A l’église comme au cimetière, les mines sont graves et l’émotion vive. Pourquoi la « faucheuse » a-t-elle prématurément pris pour cible ce père de famille attentionné, ce pharmacien dévoué à la cause de la profession, cet homme d’une nature franche et d’une remarquable sociabilité ? Autant de questions que chacun, intérieurement, se pose, sans attendre de réponse. Dans la foule, des anciens élèves du collège d’enseignement général (CEG) de Kaya dans les années 80, dont l’auteur de ces lignes, sont aussi là, pour dire à dieu à leur camarade.

De lui, j’ai gardé de beaux souvenirs de nos années collège, sur les bancs et surtout, dans les dortoirs de l’internat qui nous a hébergés pendant cinq ans. L’internat de cet établissement public était au fond, le Burkina en miniature. Les pensionnaires convenaient de toutes les régions du pays, une mosaïque ethnique dans laquelle beaucoup, qui quittaient pour la première fois le cocon familial, faisaient l’expérience de l’altérité. Originaire de Ziniaré, dans le Plateau central, je rencontrais pour la première fois, en chair et en os, un Gourmatché, un Lobi et découvrais les sonorités vocales des Yadcés de Ouahigouya ou celles des natifs de Koupéla !
Avec le recul, je reste convaincu que l’internat est un outil pertinent pour combattre les préjugés et inculquer le sentiment national aux jeunes Burkinabè.
La particularité de Nongassida Camille Kaboré, natif de Koudougou, c’était sa voix calme un peu rouillé et ses pas discrets, comme s’il avait peur d’agresser le sol. Nous nous sommes perdus de vue après la troisième et c’est bien des années après que j’ai appris qu’il a poursuivi des études de pharmacie à Dakar d’où il soutenu un doctorat et a « ramené » plus qu’un diplôme, une épouse, Marie Louise qui lui a fait père de deux enfants. Puis, un beau jour, j’ai été agréablement surpris de me retrouver nez à nez avec lui, dans la pharmacie qui porte son nom. Instants joyeux qui nous ont permis de nous redécouvrir et d’apprécier le parcours professionnel et les responsabilités sociales de chacun.
Dans son oraison funèbre, le président de l’Ordre des pharmaciens du Burkina, Nédié Nao, a rappelé que Dr Nongassida Camille Kaboré a contribué à la formation, la supervision des agents de santé, « répondant aux sollicitations des confrères pour la défense des intérêts moraux et matériels de la profession ».

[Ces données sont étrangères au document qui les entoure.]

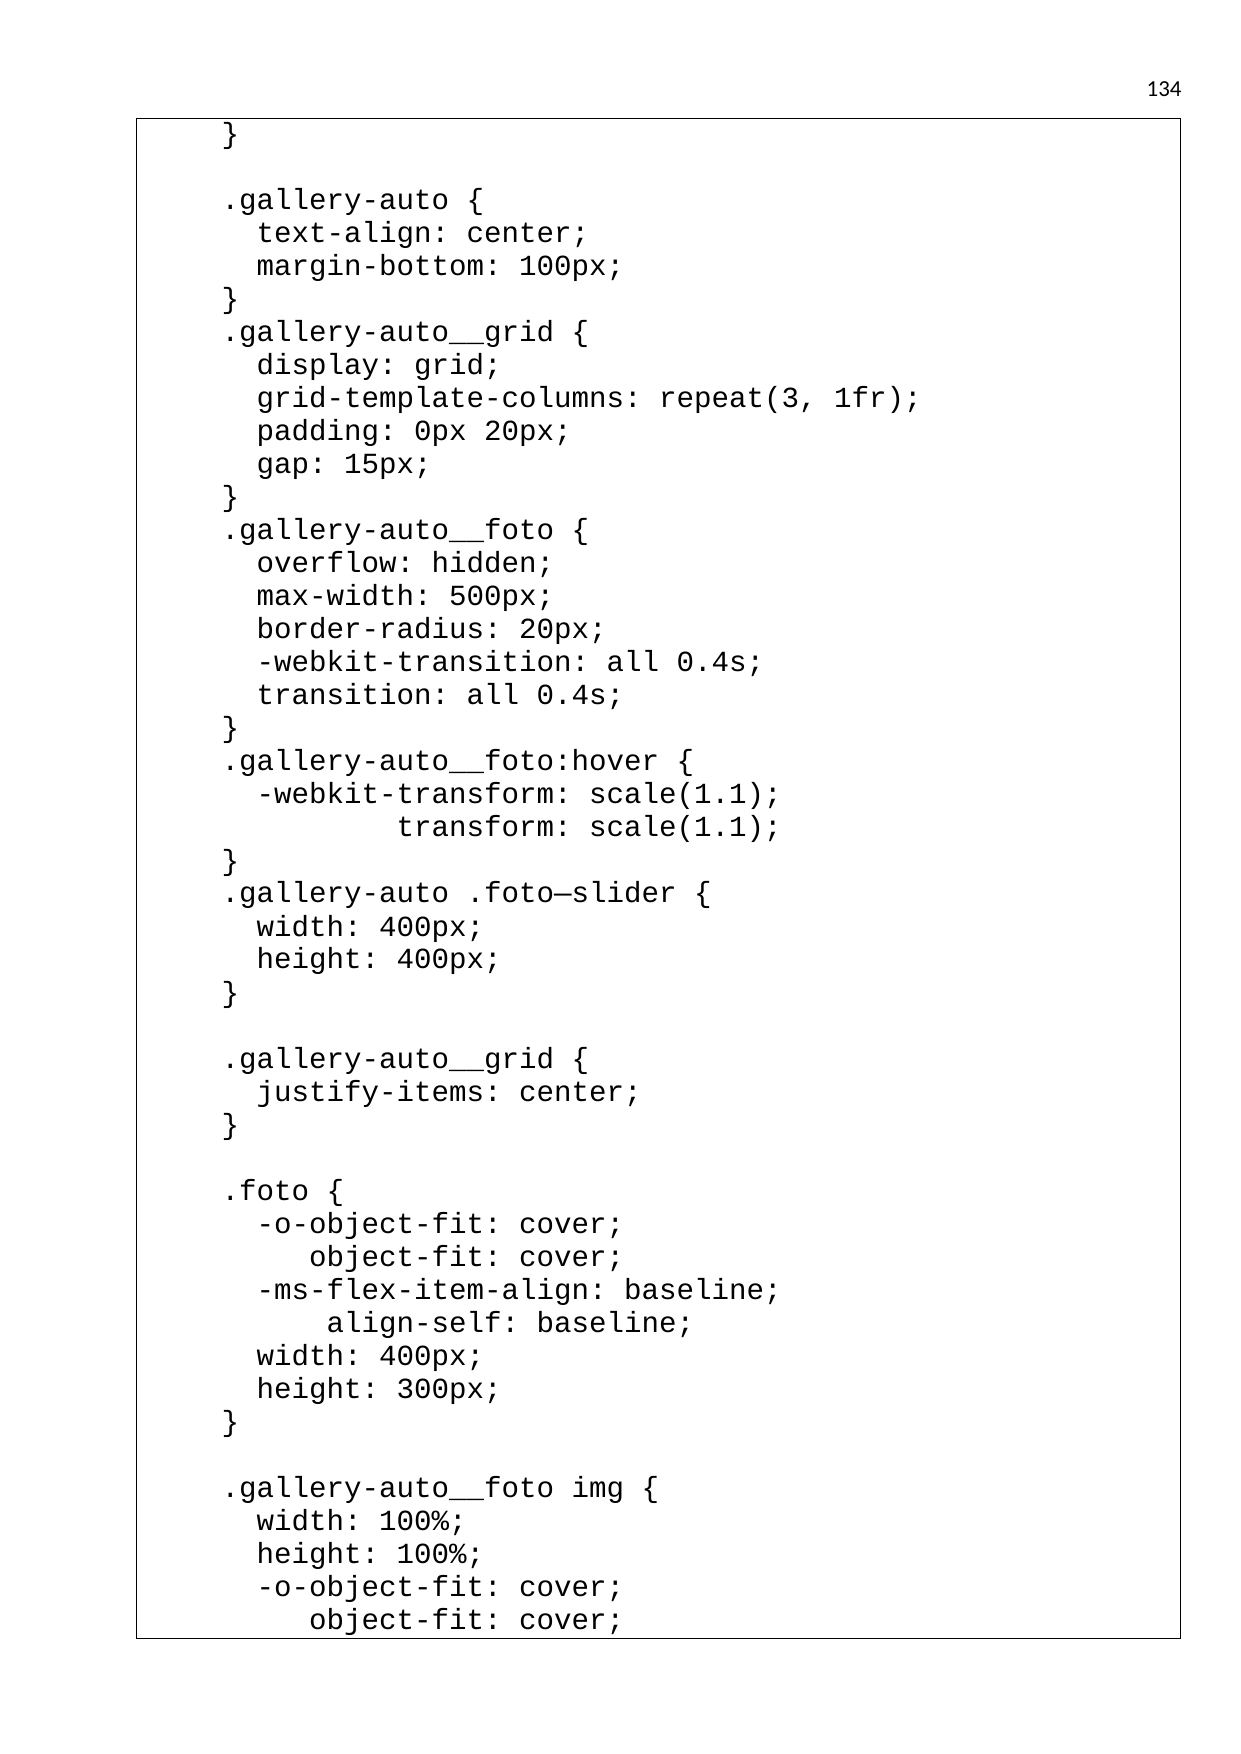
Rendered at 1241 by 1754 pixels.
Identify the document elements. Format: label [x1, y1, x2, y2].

table_header [137, 119, 1180, 1638]
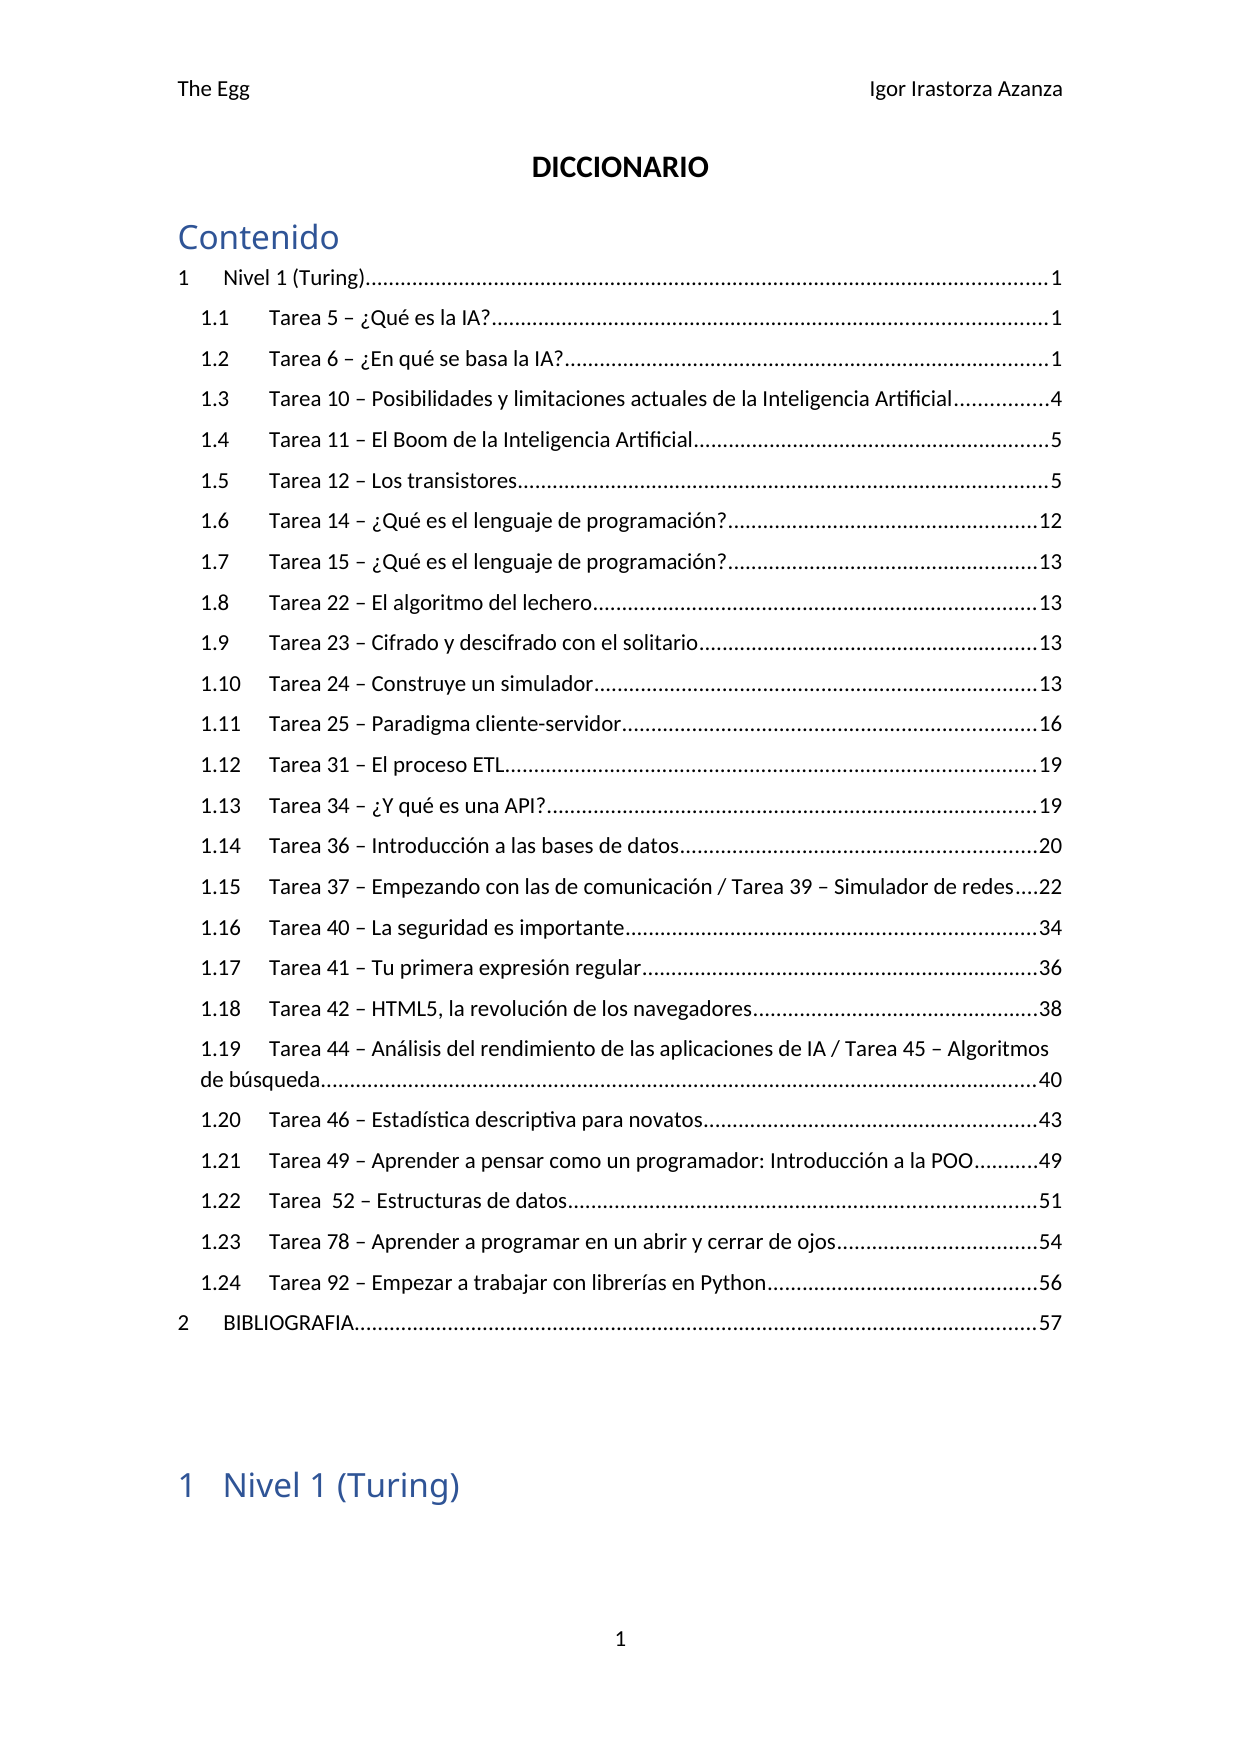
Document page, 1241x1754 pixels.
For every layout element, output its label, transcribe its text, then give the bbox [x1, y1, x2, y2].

subtitle Nivel 1 (Turing) [177, 1462, 1063, 1508]
text DICCIONARIO [177, 148, 1063, 186]
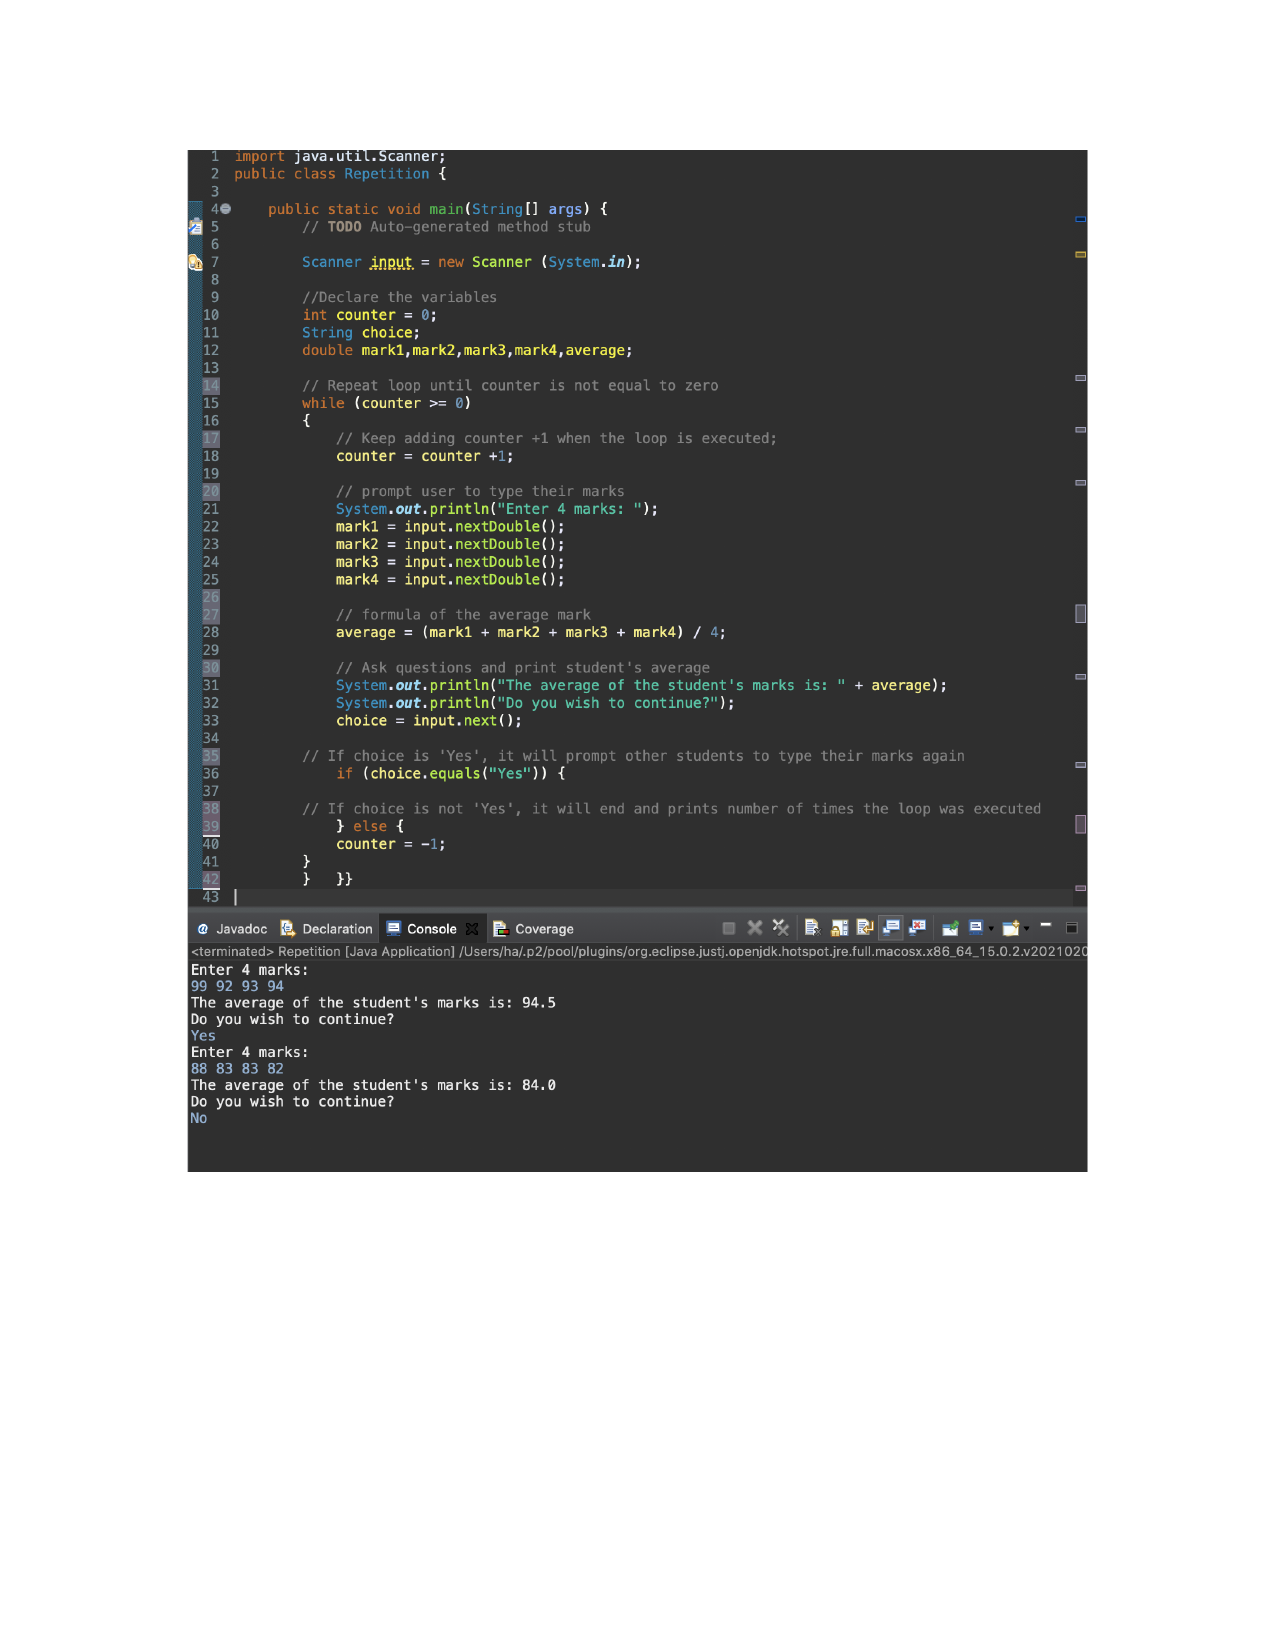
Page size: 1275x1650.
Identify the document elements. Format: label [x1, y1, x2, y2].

picture [187, 150, 1088, 1172]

Il a ainsi assuré le secrétariat général du syndicat des pharmaciens du Burkina de 2001 à 20004 avant d’être porté à la présidence de 2004 à 2016. Il a en outre contribué à l’ouverture des médicaments essentiels génériques de la CAMEG au secteur privé dans le but de faciliter leur accès aux populations et s’est résolument engagé dans le combat contre les médicaments de rue. On lui doit également la mise en place d’une convention collective dans le secteur pharmaceutique privé et son implication dans la construction de la Maison du pharmacien. « Grand-frère Camille Kaboré, tu as passé toute ta vie professionnelle à la défense, au développement du secteur pharmaceutique burkinabè, au développement du secteur sanitaire de notre pays en général », a souligné le président de l’Ordre des pharmaciens. Il a surtout salué le professionnalisme du disparu, ses compétences, sa courtoisie et sa discrétion, bref, « le modèle et la source d’inspiration », qu’il représente pour les nouvelles générations et a regretté qu’il s’en aille « au moment où la profession a le plus besoin de toi pour affronter les principaux défis qui se posent à elle ».
Dr Nongassida Camille Kaboré qui a célébré son 58è anniversaire le 7 janvier dernier a été fait Chevalier de l’ordre du mérite burkinabè avec agrafe Santé, puis Chevalier de l’ordre de l’Etalon.
Camarade, va et dors en paix. Que la terre libre du Burkina te soit légère et que les ancêtres te fassent une place parmi eux.